Clients in the News – Stanford University Show Blind Mice Regain Vision

Mouse eye WIKIMEDIA, VENTUS55

Scientists have long known that the mammalian central nervous system (CNS) has a limited capacity to regenerate. But in a new study, researchers from Stanford University have shown that combining visual stimulation and chemical activation of the mammalian target of rapamycin (mTOR) led retinal ganglion cells in blind mice to regenerate, restoring partial vision. Further, the regenerated axons reconnected to their correct targets in the brain, the researchers reported today (July 11) in Nature Neuroscience.
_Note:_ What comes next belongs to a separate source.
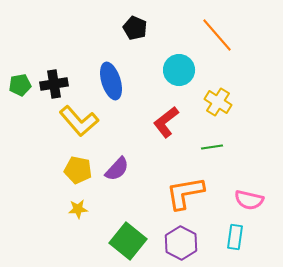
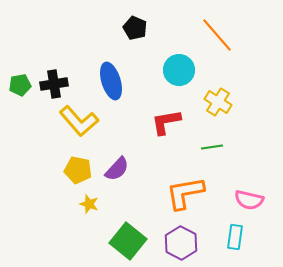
red L-shape: rotated 28 degrees clockwise
yellow star: moved 11 px right, 5 px up; rotated 24 degrees clockwise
This approach “offers a lot of hope, because it’s really the best regeneration anybody’s seen,” biologist Thomas Reh of the University of Washington in Seattle, who was not involved in the work, told The Scientist. “But it’s still just a small number of axons regenerating . . . and the amount of vision restored is not nearly what we would like to see” in humans, he added.

Unlike the peripheral nervous system, the brains and spinal cords of mammals do not readily regenerate after injury. Secretion of proteins from myelin, buildup of scar tissue, and reduced production of growth factors are all thought to play a role in preventing regrowth of axons in the CNS. Scientists had previously succeeded in partially regenerating murine retinal axons by stimulating growth factors such as mTOR and cyclic adenosine monophosphate (cAMP), or removing growth inhibitors such as Kruppel-like factor 4 (KLF4). However, the regenerated retinal nerves did not regrow the full length of the optic nerve and reconnected to the wrong targets.

“We’ve known for 100 years or more that neurons in the CNS don’t regenerate after injury,” study coauthor Andrew Huberman, of Stanford, told The Scientist. Still today, he added, “the best treatment for spinal cord injury is the wheelchair, and the best treatment for eye injury is the seeing-eye dog.”